# USG purple lid



## Jimmyc (Dec 29, 2014)

Hi,
I'm from Australia and virtually no one tapes in with all purpose compounds, everyone uses hot mud.
Anyway I'm about to finish my first job with usg purple lid from start to finish, instead of taping and first coating with hotmud. Just want to make sure that's ok? 
By the way the job is an office so it's all metal stud walls if that makes a difference to movement, mud strength, cracking etc. I was thinking of squirting a little white glue in my taping to add strength as I've heard some do that.
Thanks


----------



## Oldtimer (May 6, 2015)

Not sure how the compound in Australia compares to other places in the world, but I use all purpose mud from start to finish here in Alberta Canada. The mud product is called Synko. It's a light weight compound. Never had any problems


----------



## Aussiecontractor (Oct 6, 2014)

Hey jimmy I think a couple of guys on here from Aus use AP on all coats 
I'm from WA everyone I know 1st and 2nd with base and top with AP


Sent from my iPad using Tapatalk


----------



## Jimmyc (Dec 29, 2014)

Yeah I haven't seen anyone in Aus using AP for tape 1st coat, sure there are some though like you said. Just makes sense on bigger jobs if it's strong enough. Bugger all cleaning out tools and buckets, which can b about a quarter of your time, that's 2 hours time getting more work done!


----------



## Aussiecontractor (Oct 6, 2014)

Yeah I'm keen on trying it out myself just haven't made the leap


Sent from my iPad using Tapatalk


----------



## sheep (May 11, 2015)

We tape internals with ap. That's about it. Some guys around here were doing it, but then had issues with drying time on smaller jobs, and it was more expensive.


----------



## Jimmyc (Dec 29, 2014)

Yeah it's dearer for sure, but I have a bazooka and figure I can save a good day with that and the lack of cleaning put together. The job is big enough to not have the next coat for a couple days, otherwise I wouldn't bother.


----------



## gazman (Apr 29, 2011)

Hi Jimmy, I have been taping with air drying mud for around 3 years with zero problems. Our three main manufacturers have products to do the job. CSR Easy flow is really good, Knauf Mast tape runs nice and sets as hard as a cats head, and Boral Redi Base is good too. Easy Flow is my first choice as you can use it on all 3 coats.

Set of tasks.
A – Revise the USG purple lid thread between "Yeah it's dearer" and "I wouldn't bother.", inclusive, replacing "bazooka" with "banjo".
B – Answer these from the USG purple lid thread:
(i) What is the all purpose mud product that Oldtimer uses in Alberta called?
(ii) What kind of walls does the office job have, according to Jimmyc?
(iii) Which product does gazman name as his first choice?
Nothing here requires the records.

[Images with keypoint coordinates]
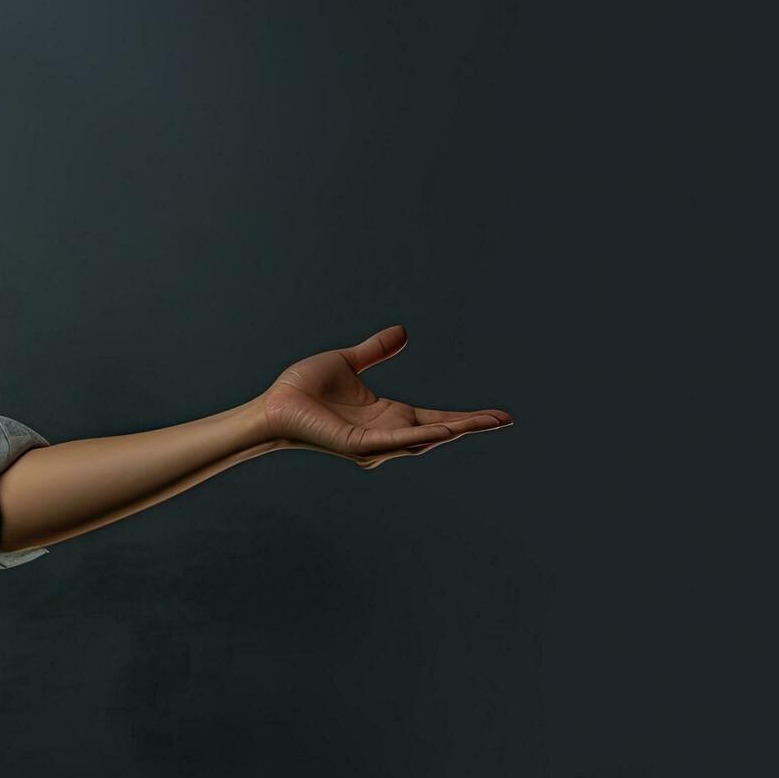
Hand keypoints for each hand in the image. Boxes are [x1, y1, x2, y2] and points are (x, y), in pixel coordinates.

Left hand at [259, 325, 511, 468]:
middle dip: (471, 426)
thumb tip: (402, 332)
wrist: (273, 404)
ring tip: (486, 424)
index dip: (465, 417)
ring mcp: (374, 442)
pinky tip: (444, 431)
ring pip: (423, 438)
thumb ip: (375, 351)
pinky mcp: (358, 445)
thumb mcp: (347, 362)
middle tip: (505, 421)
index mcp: (387, 416)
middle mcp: (386, 433)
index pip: (435, 417)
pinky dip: (419, 436)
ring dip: (455, 430)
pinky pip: (394, 441)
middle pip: (439, 431)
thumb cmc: (303, 389)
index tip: (497, 416)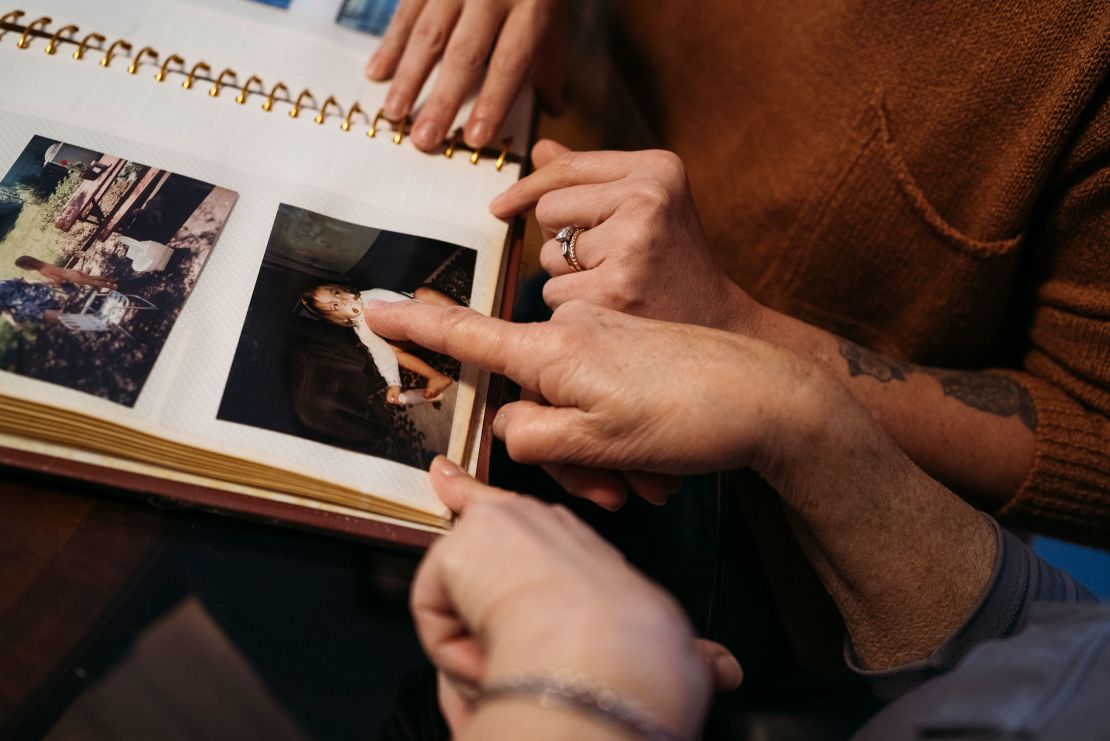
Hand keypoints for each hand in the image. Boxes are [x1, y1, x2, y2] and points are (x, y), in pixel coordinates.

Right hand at [365, 300, 835, 490]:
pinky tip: (654, 467)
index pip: (466, 334)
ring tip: (642, 484)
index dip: (414, 327)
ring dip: (595, 455)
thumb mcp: (595, 444)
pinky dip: (616, 438)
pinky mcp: (631, 349)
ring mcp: (604, 339)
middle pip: (526, 397)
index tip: (373, 306)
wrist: (768, 396)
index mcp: (553, 350)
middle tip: (609, 495)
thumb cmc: (685, 417)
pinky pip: (600, 399)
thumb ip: (532, 435)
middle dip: (557, 453)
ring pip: (568, 406)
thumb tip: (508, 425)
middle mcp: (572, 335)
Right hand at [367, 0, 566, 151]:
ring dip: (408, 77)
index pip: (509, 63)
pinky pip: (407, 11)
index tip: (473, 138)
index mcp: (532, 8)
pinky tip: (377, 73)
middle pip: (464, 54)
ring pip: (429, 34)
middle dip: (442, 100)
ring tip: (395, 113)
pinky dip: (390, 43)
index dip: (491, 102)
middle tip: (424, 139)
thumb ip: (551, 62)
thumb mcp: (555, 17)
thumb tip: (552, 109)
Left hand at [413, 457, 740, 737]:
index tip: (454, 474)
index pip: (538, 526)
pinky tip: (488, 657)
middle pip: (482, 516)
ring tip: (512, 663)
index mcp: (583, 547)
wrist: (611, 651)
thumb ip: (692, 653)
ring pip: (460, 595)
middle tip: (457, 525)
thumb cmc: (644, 651)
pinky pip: (436, 615)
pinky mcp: (461, 545)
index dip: (496, 507)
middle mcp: (540, 526)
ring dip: (476, 644)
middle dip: (464, 523)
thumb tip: (732, 670)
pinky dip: (455, 649)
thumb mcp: (675, 650)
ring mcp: (498, 528)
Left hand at [490, 141, 761, 331]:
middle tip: (602, 260)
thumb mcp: (646, 206)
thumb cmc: (673, 264)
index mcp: (657, 168)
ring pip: (547, 256)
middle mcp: (648, 198)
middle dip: (559, 239)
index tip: (500, 207)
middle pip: (548, 211)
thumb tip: (538, 150)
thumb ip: (592, 180)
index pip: (567, 168)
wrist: (718, 325)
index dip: (527, 188)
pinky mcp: (615, 290)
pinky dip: (572, 307)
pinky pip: (555, 294)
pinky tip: (610, 308)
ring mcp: (632, 244)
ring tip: (614, 283)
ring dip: (567, 277)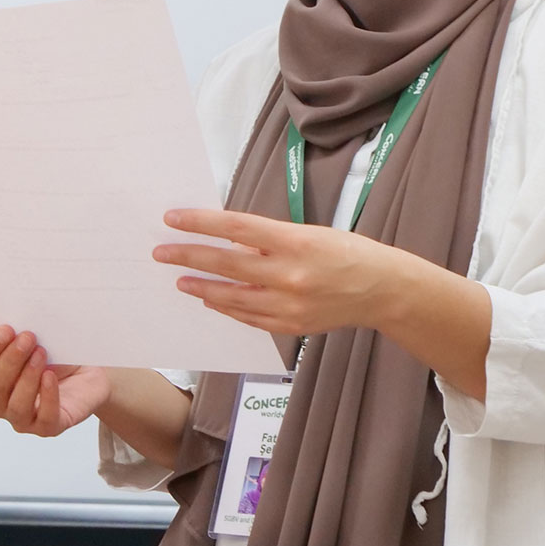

Solutions in order.
A –
Yeah it's dearer for sure, but I have a banjo and figure I can save a good day with that and the lack of cleaning put together. The job is big enough to not have the next coat for a couple days, otherwise I wouldn't bother.

B –
(i) Synko
(ii) Metal stud walls
(iii) Easy Flow (CSR Easy flow)